WHAT TO WORK ON | Show every line below where "Amanda" can be found.

Start of MATERIALS PROVIDED

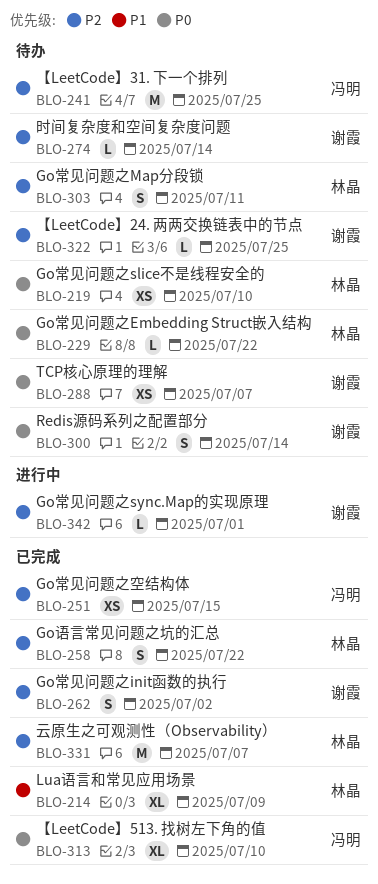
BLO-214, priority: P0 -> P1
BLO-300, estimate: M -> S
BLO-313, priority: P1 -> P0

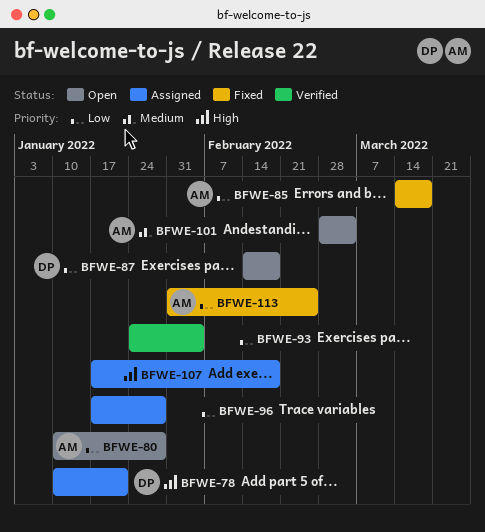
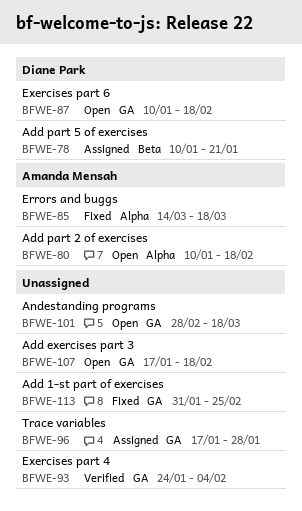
BFWE-80, due: Jan 28 -> Feb 18
BFWE-87, start: Feb 14 -> Jan 10
BFWE-101, owner: Amanda Mensah -> none
BFWE-101, due: Mar 4 -> Mar 18
BFWE-107, status: Assigned -> Open
BFWE-113, owner: Amanda Mensah -> none

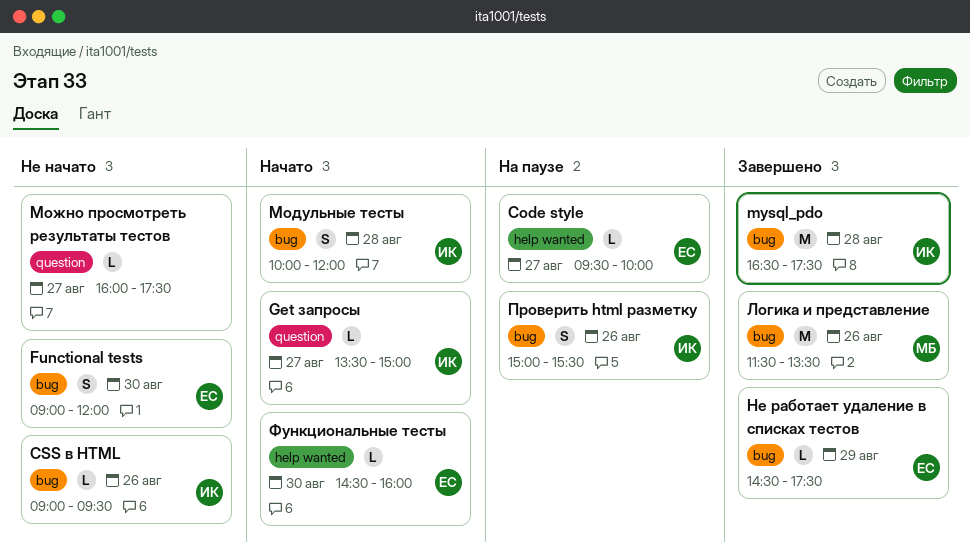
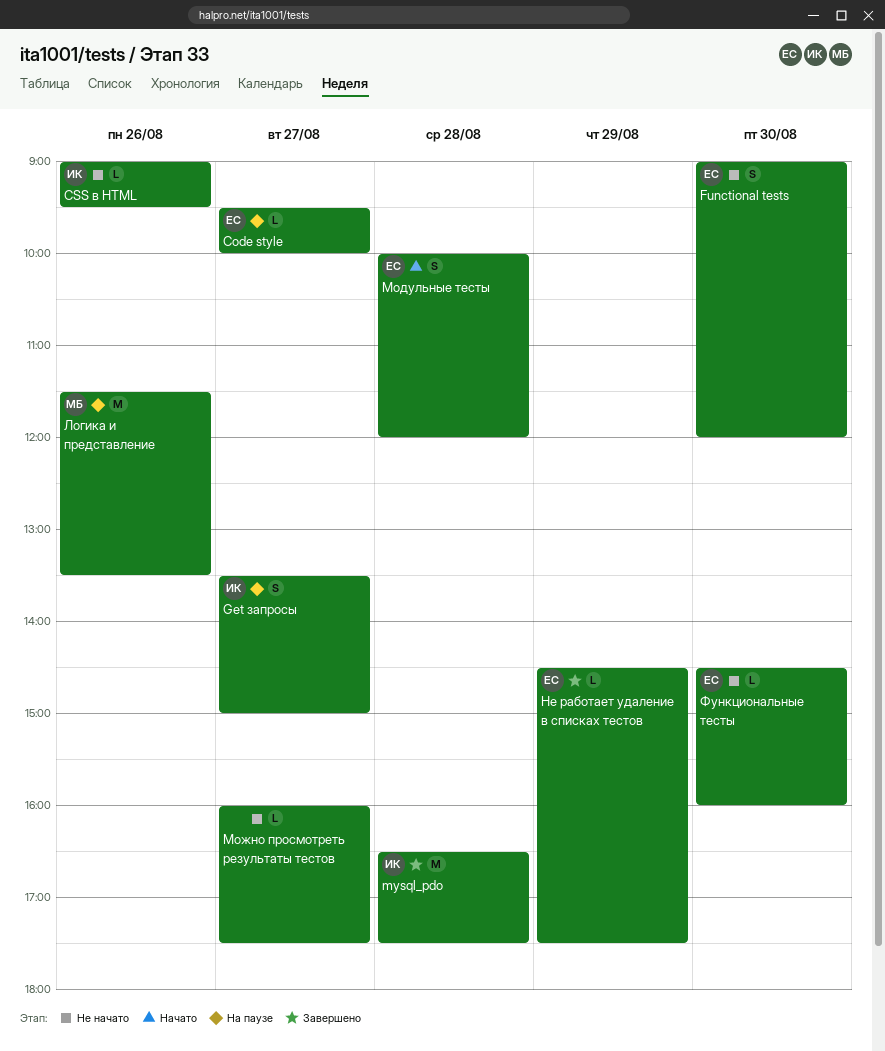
Get запросы, status: Начато -> На паузе
Get запросы, estimate: L -> S
Логика и представление, status: Завершено -> На паузе
Модульные тесты, owner: ИК -> ЕС
Проверить html разметку: present -> none
Функциональные тесты, status: Начато -> Не начато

End of MATERIALS PROVIDED

SOLUTION TO THIS TASK |
BFWE-101, owner: Amanda Mensah -> none
BFWE-113, owner: Amanda Mensah -> none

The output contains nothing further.